#### [What this task involves]
Without the pictures, output all of the data exactly.

Start of Given records

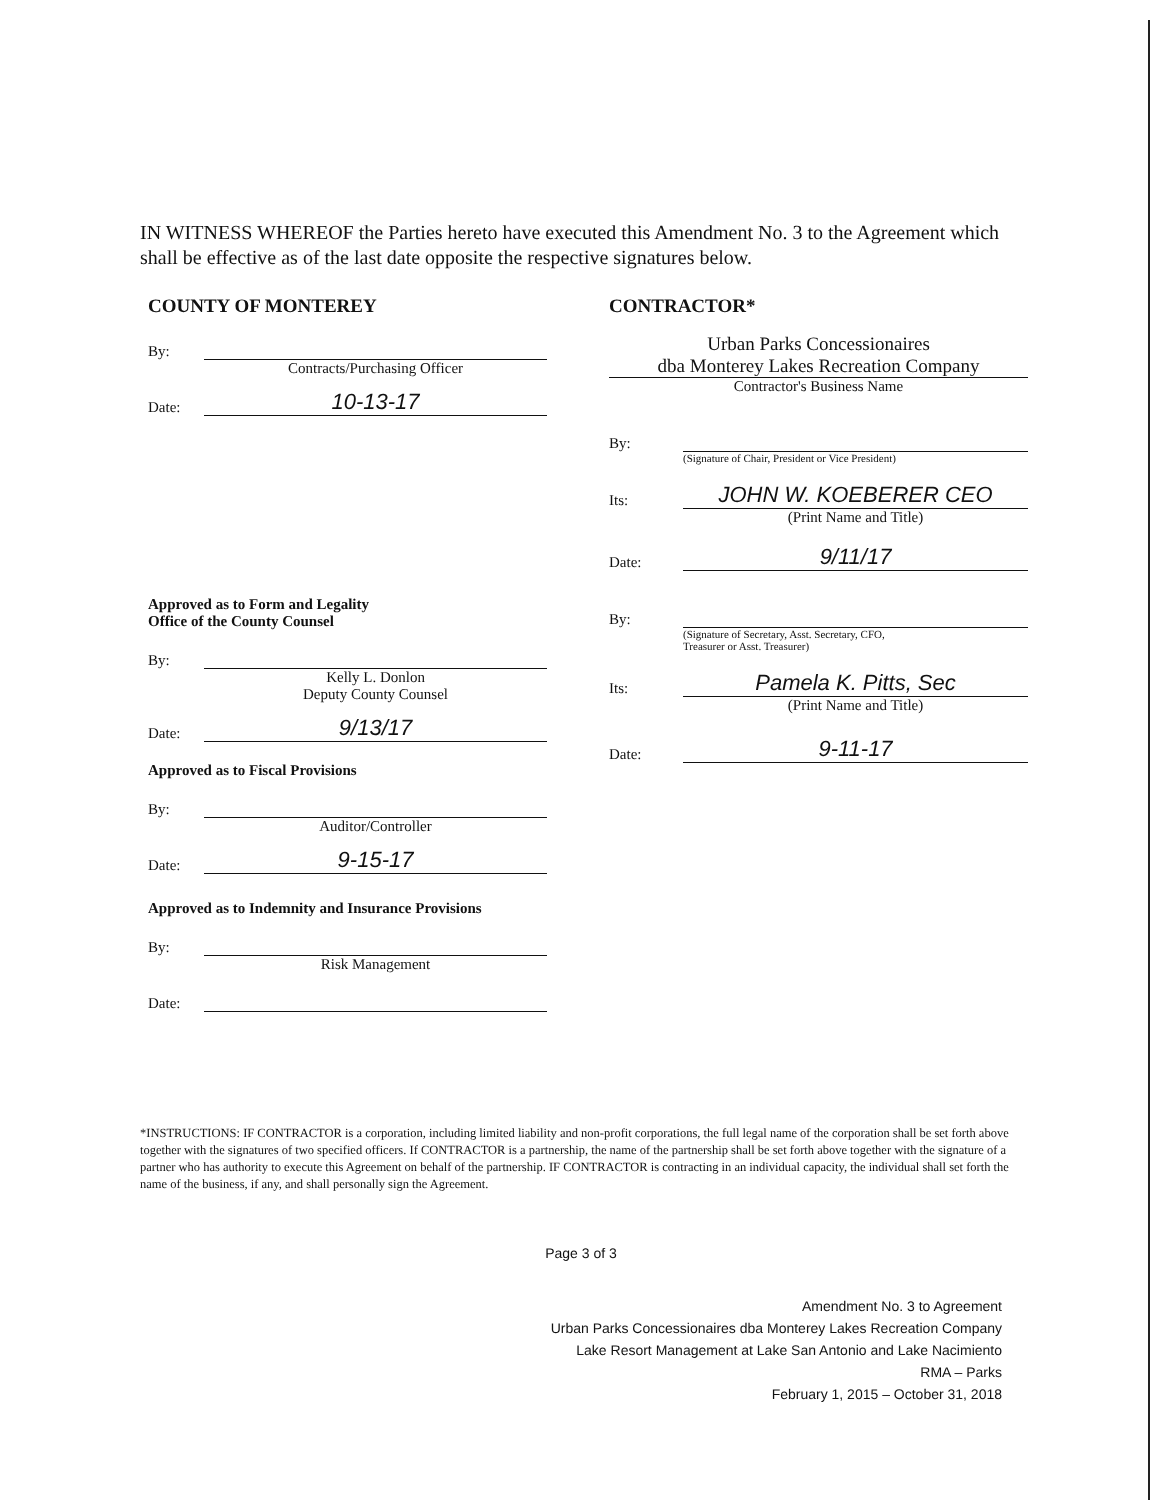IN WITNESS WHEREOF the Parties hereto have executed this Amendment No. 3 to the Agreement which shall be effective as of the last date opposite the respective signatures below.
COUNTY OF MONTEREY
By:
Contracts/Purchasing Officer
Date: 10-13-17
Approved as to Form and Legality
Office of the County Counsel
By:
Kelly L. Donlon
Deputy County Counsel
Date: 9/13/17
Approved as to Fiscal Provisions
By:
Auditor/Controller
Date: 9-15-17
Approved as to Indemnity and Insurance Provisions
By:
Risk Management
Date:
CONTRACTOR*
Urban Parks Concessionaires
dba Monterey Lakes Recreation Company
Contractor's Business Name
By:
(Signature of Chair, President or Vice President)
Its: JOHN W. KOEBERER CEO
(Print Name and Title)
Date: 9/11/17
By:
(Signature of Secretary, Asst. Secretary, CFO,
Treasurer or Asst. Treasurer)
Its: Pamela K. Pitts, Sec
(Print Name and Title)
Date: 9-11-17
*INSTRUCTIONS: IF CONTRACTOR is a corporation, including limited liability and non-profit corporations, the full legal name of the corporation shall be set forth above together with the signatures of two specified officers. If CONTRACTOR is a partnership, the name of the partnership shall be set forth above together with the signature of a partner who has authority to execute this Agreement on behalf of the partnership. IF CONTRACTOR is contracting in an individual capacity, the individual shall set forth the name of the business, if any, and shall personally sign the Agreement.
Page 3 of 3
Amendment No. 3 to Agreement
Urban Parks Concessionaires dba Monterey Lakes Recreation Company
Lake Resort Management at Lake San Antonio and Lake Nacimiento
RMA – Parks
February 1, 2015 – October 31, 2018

End of Given records

#### [Solution below]
IN WITNESS WHEREOF the Parties hereto have executed this Amendment No. 3 to the Agreement which shall be effective as of the last date opposite the respective signatures below.
COUNTY OF MONTEREY
By:
Contracts/Purchasing Officer
Date: 10-13-17
Approved as to Form and Legality
Office of the County Counsel
By:
Kelly L. Donlon
Deputy County Counsel
Date: 9/13/17
Approved as to Fiscal Provisions
By:
Auditor/Controller
Date: 9-15-17
Approved as to Indemnity and Insurance Provisions
By:
Risk Management
Date:
CONTRACTOR*
Urban Parks Concessionaires
dba Monterey Lakes Recreation Company
Contractor's Business Name
By:
(Signature of Chair, President or Vice President)
Its: JOHN W. KOEBERER CEO
(Print Name and Title)
Date: 9/11/17
By:
(Signature of Secretary, Asst. Secretary, CFO,
Treasurer or Asst. Treasurer)
Its: Pamela K. Pitts, Sec
(Print Name and Title)
Date: 9-11-17
*INSTRUCTIONS: IF CONTRACTOR is a corporation, including limited liability and non-profit corporations, the full legal name of the corporation shall be set forth above together with the signatures of two specified officers. If CONTRACTOR is a partnership, the name of the partnership shall be set forth above together with the signature of a partner who has authority to execute this Agreement on behalf of the partnership. IF CONTRACTOR is contracting in an individual capacity, the individual shall set forth the name of the business, if any, and shall personally sign the Agreement.
Page 3 of 3
Amendment No. 3 to Agreement
Urban Parks Concessionaires dba Monterey Lakes Recreation Company
Lake Resort Management at Lake San Antonio and Lake Nacimiento
RMA – Parks
February 1, 2015 – October 31, 2018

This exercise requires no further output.